Yellowstone
In Yellowstone, one geyser’s trash is an MSU researcher’s treasure
Published
6 years agoon
Posted By
Outlaw PartnersMarshall Swearingen MSU News Service
BOZEMAN — As tourists gathered on a cool June morning to view some of Yellowstone National Park’s most iconic geysers, Montana State University researchers took to the boardwalks for another purpose: to collect trash that could lead to new ways of recycling plastic.
Steam from nearby Old Faithful billowed in the breeze as the researchers shuffled past geyser-gazers, fixing their attention instead on the shallow, orange-tinted waters surrounding the thermal features.
“There’s a bottled water lid!” exclaimed Megan Udeck, a junior from Missoula who is majoring in biotechnology at MSU.
That cued Russell Bair, one of two park rangers accompanying the crew, to extend his trash-picker and pluck the small cap from the mineral-encrusted rivulet. Udeck and two other students waited with rubber-gloved hands to receive the quarry.
“The trash in these springs could be a natural medium for microbes that could break down plastics,” explained trip leader Dana Skorupa, an assistant research professor in MSU’s Department of Chemical and Biological Engineering. Moreover, she said, because the organisms live in near-boiling water, it means they likely can withstand the heat that helps plastics soften and become easier to break down.

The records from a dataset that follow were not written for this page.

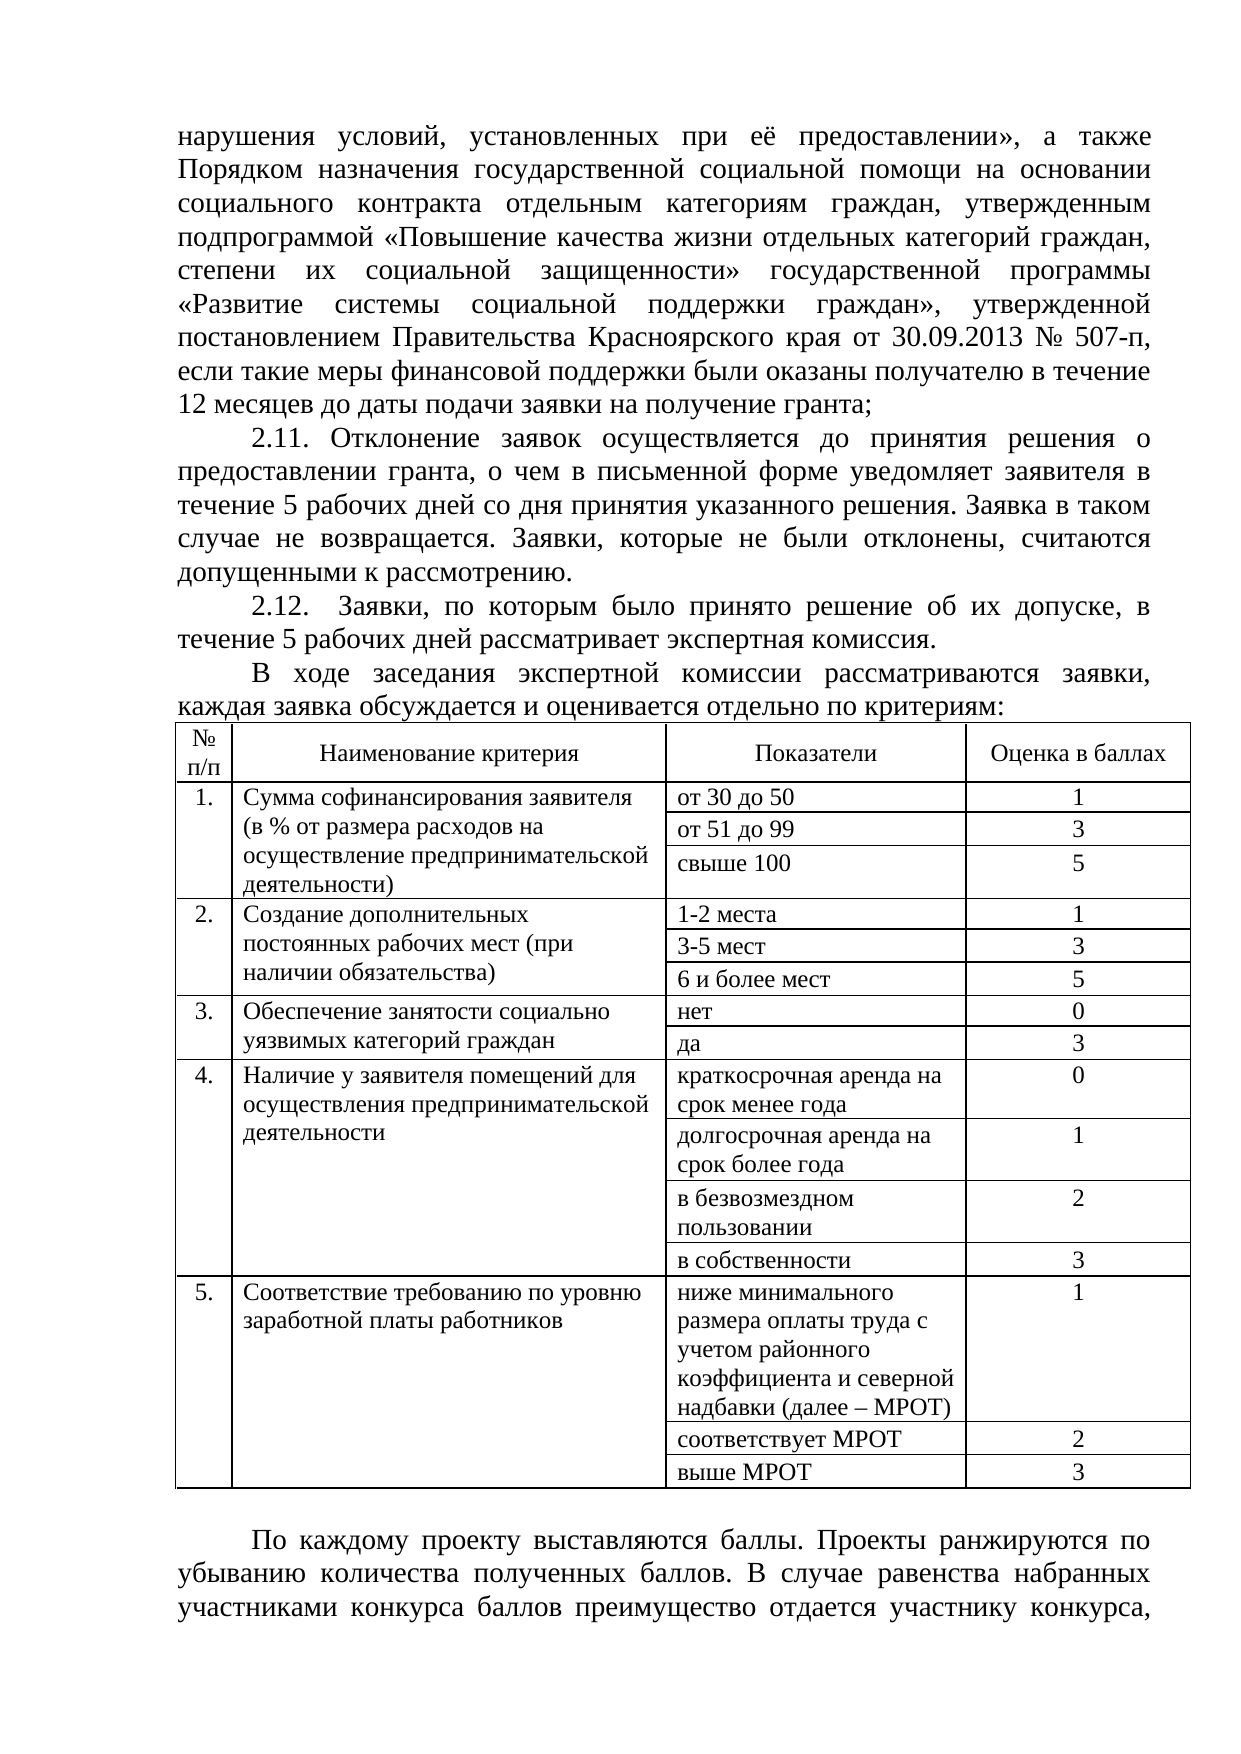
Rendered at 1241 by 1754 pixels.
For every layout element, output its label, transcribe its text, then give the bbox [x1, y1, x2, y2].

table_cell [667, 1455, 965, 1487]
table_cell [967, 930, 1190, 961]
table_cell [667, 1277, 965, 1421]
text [177, 1522, 1152, 1623]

Recently, when Skorupa and other researchers in MSU’s Thermal Biology Institute and Center for Biofilm Engineering collected water samples from Yellowstone hot springs and inserted small pieces of certain plastics back in the lab, they observed microbes colonizing the material. The team’s Yellowstone foray in June marked their first attempt to collect additional microbes that may already be thriving on various plastics, and then further cultivate them in the lab, Skorupa said.
The project’s principal investigator and director of MSU’s Thermal Biology Institute, Brent Peyton, is optimistic that they might find microbes that could naturally break down plastics into their raw ingredients, which could then be used to make other plastic products.
“There’s a huge diversity of organisms in the hot springs, much higher than we originally thought,” Peyton said. While hot springs may often appear to be devoid of life, a sugar cube-sized portion of water from some Yellowstone thermal features can contain as many as a million cells of bacteria and archaea, he said.
For the rangers, the June outing was a normal morning. Each day they walk the boardwalks throughout Yellowstone, collecting a variety of trash—windblown wrappers, dropped cups, even coins and other objects ceremonially tossed into hot pools.
“We get some interesting stuff,” Bair said, adding that he was glad that the plastic from the day’s cleaning would go to beneficial use.
Around the time Old Faithful spurted skyward, the four scientists spotted a camouflage ball cap in a trickle of geyser runoff. Skorupa used a sterilized pair of heavy scissors to cut two small sections from the plastic in the hat’s bill. Ashlyn Hemmah, a sophomore, helped prepare the samples for the trip back to the lab: one into a cooler of dry ice to be frozen for DNA analysis, the other packaged with hand-warmers to keep warm for cultivation.
“There’s a spoon out there!” said Noelani Boise, a senior double-majoring in environmental biology and German. Having grown up in Paradise Valley, she was inspired from a young age to become a scientist in Yellowstone. “I’m excited to be doing this,” she said.
The three students working on the project were selected to work in Peyton and Skorupa’s lab after taking a course in MSU’s Honors College called Extreme Microbiology of Yellowstone. The class, taught by Skorupa, gives students hands-on field and laboratory experience with the microbes from Yellowstone’s unique geothermal hot springs.
As the researchers completed their half-mile boardwalk loop, Skorupa said she was pleased with the samples taken, which included various wrappers and other bits of plastic. The rangers carried a bucket full of non-plastic litter.
“I love learning about this kind of stuff,” said Udeck, enveloped in sulfury steam. “And how cool would it be if we found something that could break down plastic?”